= Recognition (parliamentary procedure) =

In United States parliamentary procedure, recognition, or assignment of the floor, is the exclusive right to be heard at that time by a member of a deliberative assembly. With a few exceptions, a member must be recognized by the chairperson before engaging in debate or making a motion.

== Rules ==
The general rule is that the first member to rise and address the chair after another member has yielded the floor (by sitting down) is entitled to the floor.

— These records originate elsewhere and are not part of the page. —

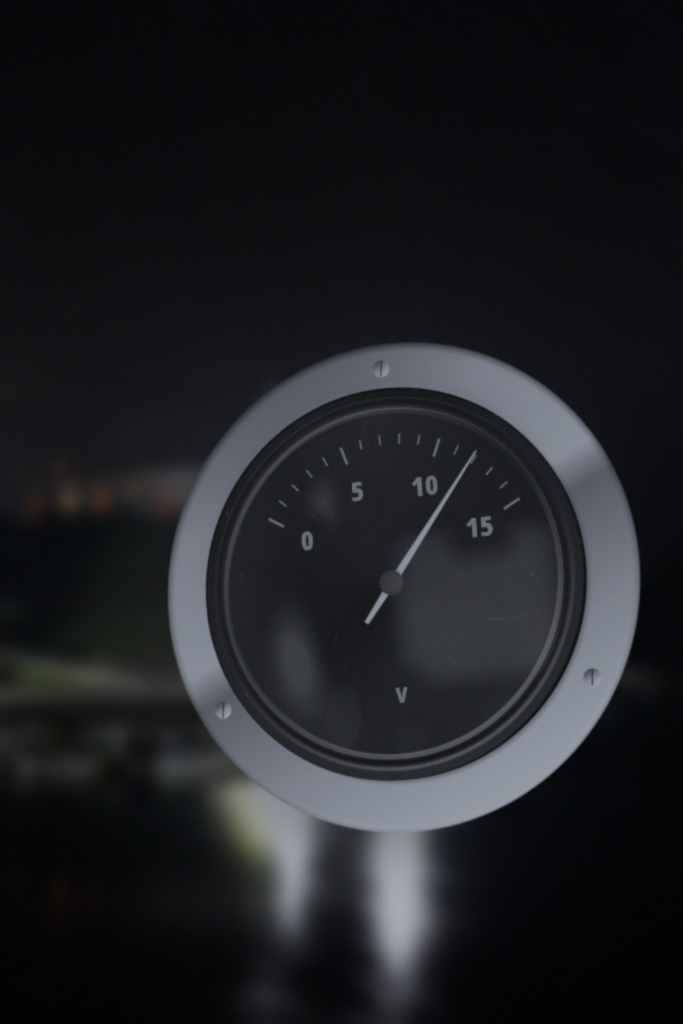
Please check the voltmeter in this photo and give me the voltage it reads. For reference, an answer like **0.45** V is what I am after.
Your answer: **12** V
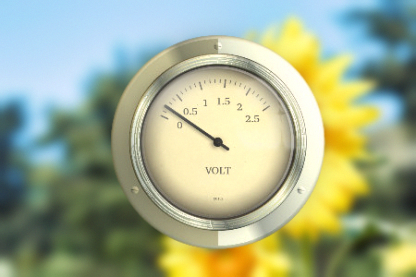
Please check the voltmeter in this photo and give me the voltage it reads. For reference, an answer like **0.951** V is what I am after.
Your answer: **0.2** V
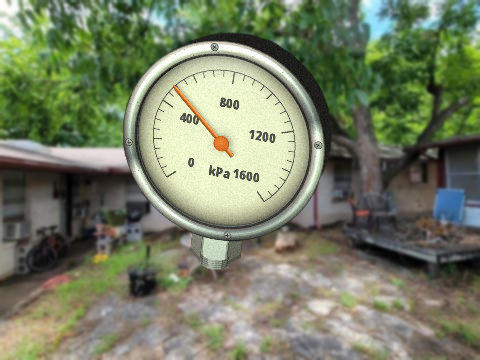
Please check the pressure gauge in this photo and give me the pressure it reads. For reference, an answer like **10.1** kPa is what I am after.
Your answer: **500** kPa
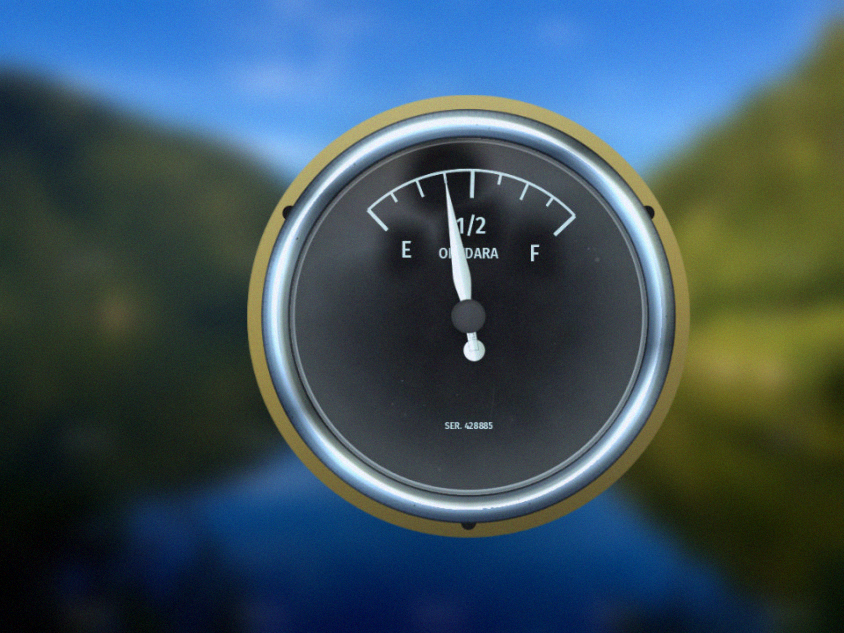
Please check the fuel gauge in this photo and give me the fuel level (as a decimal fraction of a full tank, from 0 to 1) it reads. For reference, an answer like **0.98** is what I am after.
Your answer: **0.375**
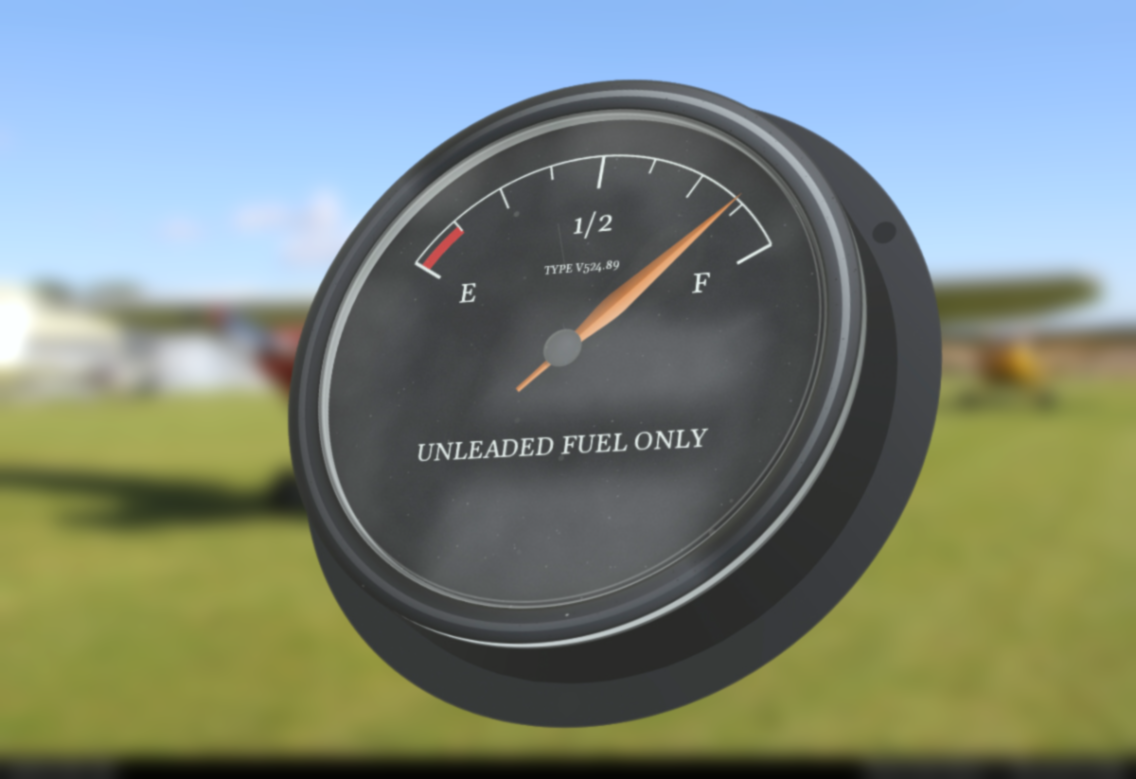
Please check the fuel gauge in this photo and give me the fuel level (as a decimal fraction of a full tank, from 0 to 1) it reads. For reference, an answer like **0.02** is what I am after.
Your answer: **0.875**
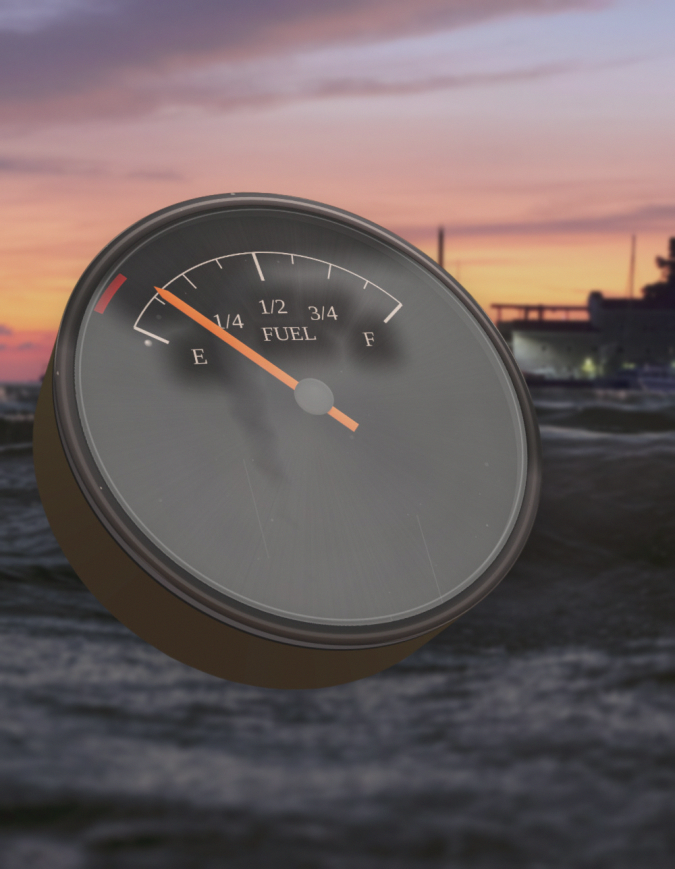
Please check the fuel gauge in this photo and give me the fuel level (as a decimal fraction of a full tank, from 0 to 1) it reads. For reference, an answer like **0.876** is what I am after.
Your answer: **0.125**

Exceptions to this general rule include the following:
- The maker of a motion is entitled to speak first in debate on it.
- If a motion is made to implement a recommendation in a committee report, the member who presented the report to the assembly is entitled to preference in recognition.
- If a motion is taken from the table, the member who moved to take it from the table is entitled to preference in recognition.
- If a motion is reconsidered, the member who made the motion to reconsider is entitled to preference in recognition.
- If a member has already spoken on the pending motion, he may not speak again on it on the same day as long as any other member who has not spoken on the motion claims the floor.
- If the chair knows that persons seeking the floor have opposite opinions on the pending motion, the chair is to let the floor alternate between the opposing sides. This is sometimes accomplished by designating different microphones for those favoring and opposing a measure or having members hold up cards indicating their position.
- If the floor has been assigned but the member has not yet begun to speak, another member may interrupt to give previous notice of another motion.
If the chair made a mistake in assigning the floor, a point of order may be raised.

Once a member has the floor, that member should not be interrupted unless a rule is being broken or the urgency of the situation justifies the interruption (such as a member raising a point of order).